The most critical sequence in a tank’s water chemistry is the nitrogen cycle—the process of waste products being converted to harmless compounds that other organisms can use and eliminate from the water. Beneficial nitrifying bacteria make it possible. The essential element is biological filtration.

Its purpose is to provide the space for the bacteria to develop and do their job. It can do it most efficiently when it has a large amount of surface area. Each compound in the nitrogen cycle provides the fodder for the next stage. It’s the same process that occurs in any body of water. The difference with your tank is that you’re starting from scratch.

Maintain Optimal Filtration

There are three main types of filtration.
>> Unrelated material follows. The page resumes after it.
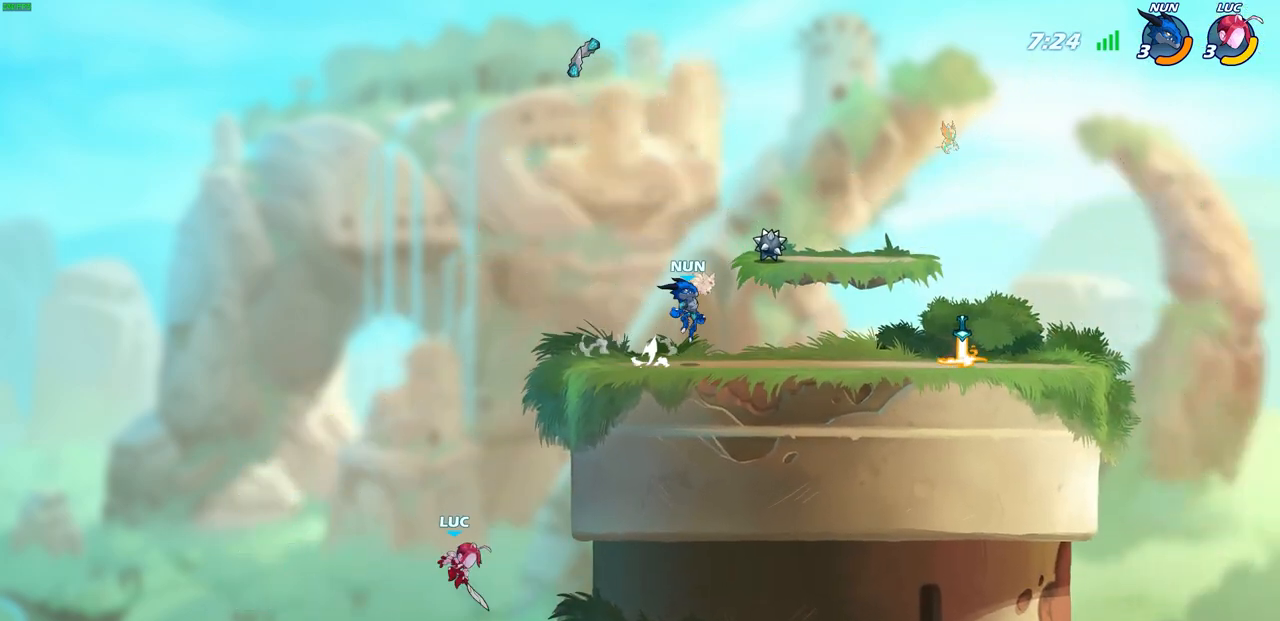
{"buttons": [], "left_stick": "center", "right_stick": "center", "events": []}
Ideally, your tank will have at least two but preferably, all three.

Biological filtration is the key element. The second type of filtration is mechanical filtration. It is the process of physically moving floating waste and debris from the water.

The third type is chemical filtration. Activated charcoal is a popular part of these systems because the can clear cloudy water while removing odors and toxins. Often, filters will combine all three to create the optimal environment for your fish. Your filter should be able to process anywhere from 5 to 7 times your tank’s volume in an hour. In addition, regular maintenance is important for your fish’s health.

Maintain Water Quality

Filtration alone isn’t enough to maintain water quality. Weekly partial water changes and water quality tests should be done to ensure your aquarium’s parameters are within normal limits. Never let uneaten food rot in an aquarium, as this can cause an ammonia spike. Remove waste with a gravel vacuum.
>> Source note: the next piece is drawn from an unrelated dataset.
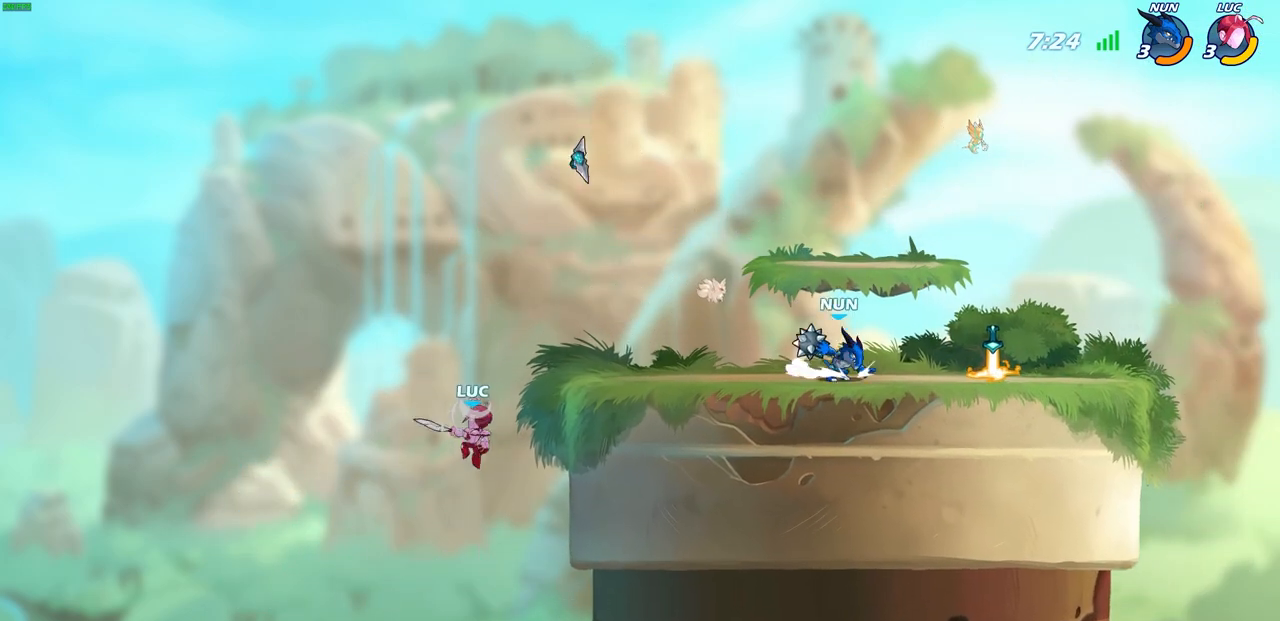
{"buttons": [], "left_stick": "right", "right_stick": "center", "events": [[450, "left_stick", "right"]]}
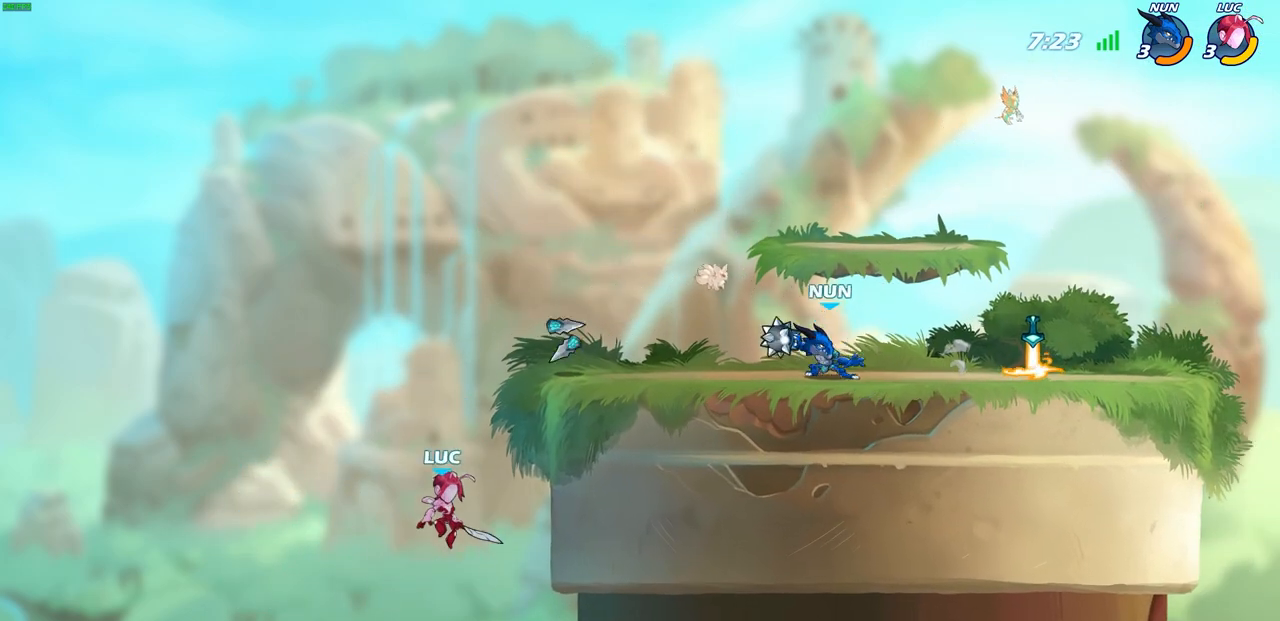
{"buttons": [], "left_stick": "center", "right_stick": "center", "events": [[17, "R2", "down"], [67, "CIRCLE", "down"], [200, "CIRCLE", "up"], [200, "R2", "up"], [500, "left_stick", "center"]]}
You should always be able to find these readings in a properly established aquarium:

  • Ammonia: 0 ppm or mg/L
  • Nitrite: 0 ppm or mg/L
  • Nitrates: Under 15 ppm (may be 0 in planted aquariums)
aquarium filter
Image Credit: Andrey_Nikitin, Shutterstock



Final Thoughts

New Tank Syndrome almost seems like a rite of passage when you first get into having an aquarium. However, with proper planning and running a fishless cycle in your aquarium, you can establish an aquarium with a healthy environment for your aquatic pets.

In the unfortunate event that you think your fish are suffering from New Tank Syndrome, prompt intervention is necessary to ensure their survival. Please be mindful that, because ammonia is very toxic for fish, you cannot rely on a treatment protocol to guarantee their safety or recovery, and prevention of New Tank Syndrome is much easier than treatment.